Numa extensa reportagem publicada pela ‘Gazzetta dello Sport’, o jornal italiano sublinha que Ruben Amorim, Gonçalo Ramos e Diego Moreira têm um passado comum nas camadas jovens dos encarnados, sendo apenas alguns dos muitos jogadores que passaram pelo centro de formação benfiquista e atingiram o mais alto nível.
O Campus é apontado como um dos mais modernos centros de treino da Europa, detalhando o facto de dispor de nove campos, três dos quais de relva sintética, além de um edifício dedicado à formação com 86 quartos, ginásios, auditórios, piscinas e outras valências para o desenvolvimento dos jovens atletas.

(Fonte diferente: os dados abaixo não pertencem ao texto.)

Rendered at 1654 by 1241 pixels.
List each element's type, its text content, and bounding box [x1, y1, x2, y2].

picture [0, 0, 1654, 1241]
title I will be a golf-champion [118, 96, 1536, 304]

A publicação recorda ainda os elevados encaixes financeiros obtidos pelo Benfica nos últimos anos com jogadores formados no clube. João Félix continua a liderar a lista, após a transferência para o Atlético de Madrid por 126 milhões de euros. Seguem-se Rúben Dias (71 M€ para o Manchester City), João Neves (66 M€ para o PSG), Gonçalo Ramos (65 M€ acrescidos de bónus), Victor Lindelöf (35 M€ para o Manchester United), Renato Sanches (35 M€ para o Bayern Munique), Bernardo Silva (15,7 M€ para o Monaco) e João Cancelo (15 M€ para o Valência).
Também Tomás Araújo mereceu destaque. O internacional português, que conquistou a Youth League em 2021/22, descreveu a chegada à equipa principal como "a concretização de um sonho", salientando a importância da componente humana na formação proporcionada pelo Benfica.
A reportagem inclui ainda uma entrevista com Guilherme Müller, responsável pelo desenvolvimento da formação encarnada, que revelou alguns dos princípios do modelo implementado por Rui Costa. Segundo o dirigente, apesar do Benfica já ter gerado mais de 600 milhões de euros em transferências de jogadores oriundos da formação na última década, o objetivo principal nunca foi esse.
"A nossa missão não é vender jogadores, mas desenvolvê-los para chegarem à equipa principal", explicou Müller, que identificou dois pilares fundamentais do projeto: a infraestrutura, representada pelo Benfica Campus e pelos centros de formação espalhados pelo país, e o capital humano, assente numa metodologia comum denominada "Formar à Benfica".
O responsável destacou ainda a importância de avaliar o potencial dos jovens e não apenas o rendimento imediato, realçando o acompanhamento psicológico disponibilizado pelo clube para ajudar atletas e famílias a gerir expectativas.
Com cerca de 600 jovens inseridos no programa competitivo, o objetivo mantém-se inalterado: promover pelo menos dois jogadores por época à equipa principal. Uma meta que ajuda a explicar porque continua o Seixal a ser visto como uma das maiores fábricas de talento do futebol europeu.